- MLW Underground TV logo
- Genre: Professional wrestling
- Created by: Court Bauer
- Starring: See Major League Wrestling roster
- Country of origin: United States
- No. of episodes: 34

Production
- Camera setup: Multiple-camera setup
- Running time: 60 minutes

Original release
- Network: Sunshine Network
- Release: April 7, 2003 – February 14, 2004

Related
- MLW Fusion (2018) MLW Fusion: Alpha (2021) MLW Azteca (2022) MLW Underground Wrestling (2023)

= MLW Underground TV =

MLW Underground TV is a professional wrestling television series that was produced by Major League Wrestling (MLW) from 2003 to 2004. The series was hosted by former Extreme Championship Wrestling (ECW) commentator Joey Styles.

Reruns of the series began airing in the summer of 2020 on BeIN Sports USA.

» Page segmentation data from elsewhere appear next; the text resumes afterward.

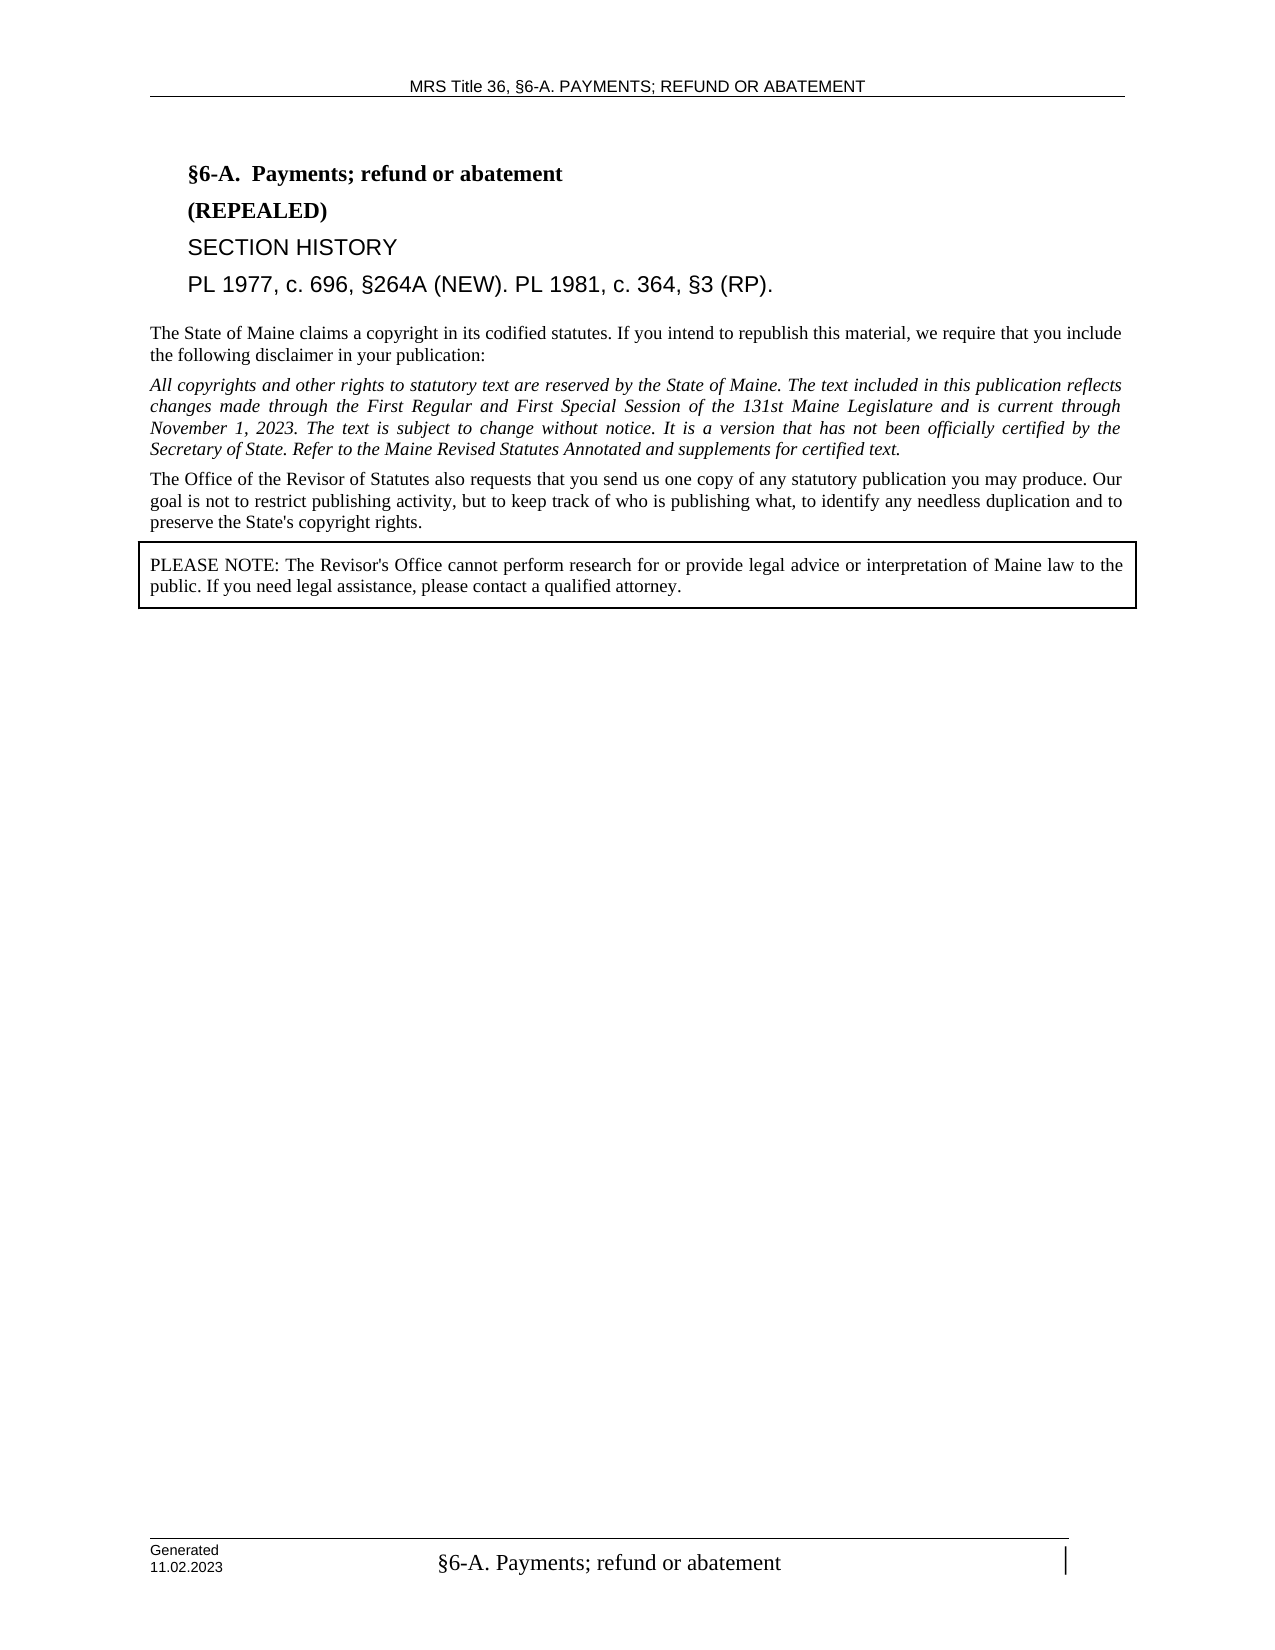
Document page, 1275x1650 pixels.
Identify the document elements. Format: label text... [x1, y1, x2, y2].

text All copyrights and other rights to statutory text are reserved by the State of Maine. The text included in this publication reflects changes made through the First Regular and First Special Session of the 131st Maine Legislature and is current through November 1, 2023 . The text is subject to change without notice. It is a version that has not been officially certified by the Secretary of State. Refer to the Maine Revised Statutes Annotated and supplements for certified text. [150, 373, 1125, 460]
text The Office of the Revisor of Statutes also requests that you send us one copy of any statutory publication you may produce. Our goal is not to restrict publishing activity, but to keep track of who is publishing what, to identify any needless duplication and to preserve the State's copyright rights. [150, 468, 1125, 533]
text SECTION HISTORY [187, 234, 1125, 260]
text PL 1977, c. 696, §264A (NEW). PL 1981, c. 364, §3 (RP). [187, 271, 1125, 297]
text §6-A. Payments; refund or abatement [187, 160, 1125, 187]
text (REPEALED) [187, 197, 1125, 223]
text The State of Maine claims a copyright in its codified statutes. If you intend to republish this material, we require that you include the following disclaimer in your publication: [150, 322, 1125, 365]
text PLEASE NOTE: The Revisor's Office cannot perform research for or provide legal advice or interpretation of Maine law to the public. If you need legal assistance, please contact a qualified attorney. [140, 543, 1135, 607]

The Underground name was revived for the weekly series titled MLW Underground Wrestling, that premiered on February 7, 2023.

==History==
Underground TV episodes consisted of pre-taped matches from prior MLW events.

In late 2003, MLW released episodes of Underground TV on DVD. Unlike the on-air broadcast, the DVDs contain full-length matches from the television tapings. It also contained backstage interviews from before and after the event.